6.3.1. Logistic Regression Model

We start with a simple two class problem \(Y=0\) or \(Y=1\). The logistic regression classifier assumes that a hyperplane separates the two classes in feature space. In two dimensional feature space the hyperplane is a straight line, feature vectors on one side of the plane belong to the \(Y=0\) class, vectors on the other side belong to the \(Y=1\) class.

The a posteriori probability \(\P(Y=1\given \v X=\v x)\) is modelled with the hypothesis function \(h_{\v\theta}(\v x)\)

\[h_{\v\theta}(\v x) = \P(Y=1\given \v X=\v x) = g(\theta\T \tilde{\v x})\]

where \(\tilde{\v x} = (1\; \v x)\T\) is the feature vector \(\v x\) is augmented with a bias term. Note that the parameter vector \(\v\theta\) thus is a \(n+1\) dimensional vector.

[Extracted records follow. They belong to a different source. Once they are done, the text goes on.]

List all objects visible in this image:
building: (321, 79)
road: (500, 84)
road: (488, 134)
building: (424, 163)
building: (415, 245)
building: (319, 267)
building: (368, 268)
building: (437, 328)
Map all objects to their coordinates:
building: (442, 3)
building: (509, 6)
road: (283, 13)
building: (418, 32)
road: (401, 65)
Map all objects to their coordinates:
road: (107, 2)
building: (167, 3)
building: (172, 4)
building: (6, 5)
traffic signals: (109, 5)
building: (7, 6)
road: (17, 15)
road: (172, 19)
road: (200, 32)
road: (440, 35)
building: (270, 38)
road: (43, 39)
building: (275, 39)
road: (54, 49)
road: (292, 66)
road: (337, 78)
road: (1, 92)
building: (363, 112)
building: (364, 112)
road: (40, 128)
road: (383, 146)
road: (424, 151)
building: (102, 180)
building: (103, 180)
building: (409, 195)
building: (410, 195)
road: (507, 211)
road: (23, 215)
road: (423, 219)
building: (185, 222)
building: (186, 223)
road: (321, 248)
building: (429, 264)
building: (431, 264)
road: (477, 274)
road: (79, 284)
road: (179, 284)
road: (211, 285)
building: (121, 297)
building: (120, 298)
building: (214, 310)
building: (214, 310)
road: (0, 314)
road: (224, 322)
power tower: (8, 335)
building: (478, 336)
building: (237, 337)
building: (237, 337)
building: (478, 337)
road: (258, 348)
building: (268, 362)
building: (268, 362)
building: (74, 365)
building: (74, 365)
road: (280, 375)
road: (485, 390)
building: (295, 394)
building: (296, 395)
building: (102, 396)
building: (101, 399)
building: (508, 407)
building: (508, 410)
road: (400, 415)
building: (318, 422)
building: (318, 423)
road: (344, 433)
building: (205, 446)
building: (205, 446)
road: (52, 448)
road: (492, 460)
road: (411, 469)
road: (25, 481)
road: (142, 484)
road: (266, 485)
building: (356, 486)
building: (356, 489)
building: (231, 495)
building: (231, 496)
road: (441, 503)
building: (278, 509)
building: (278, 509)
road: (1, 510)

The function \(g\) is the sigmoid or logistic function and is defined as:

\[g(v) = \frac{1}{1+e^{-v}}\]

Plotting this function show that \(g(v)\) is in the range from \(0\) to \(1\) (what is to be expected for a probability of course).

Note that for a 2D (nD) feature space:

\(\v\theta\T\tilde{\v x} = 0\) defines a line (hyperplane) in feature space.
This line (hyperplane) is called the decision boundary, points \(\v x\) where \(h_{\v\theta}(\v x)>0.5\) are classified as \(y=1\), whereas points where \(h_{\v\theta}(\v x)<0.5\) are classified as \(y=0\).
On this line (hyperplane) we have \(h_{\v\theta}(\v x)=0.5\).
On lines (hyperplanes) parallel to the above line (hyperplane) the hypothesis value is constant.

Training a logistic regression classifier thus amounts to learning the optimal parameter vector \(\v\theta\) given a set of training examples \((\v x\ls i, y\ls i)\) for \(i=1,\ldots,m\). In the next section we will describe this learning process as a maximum likelihood estimator for \(\v\theta\).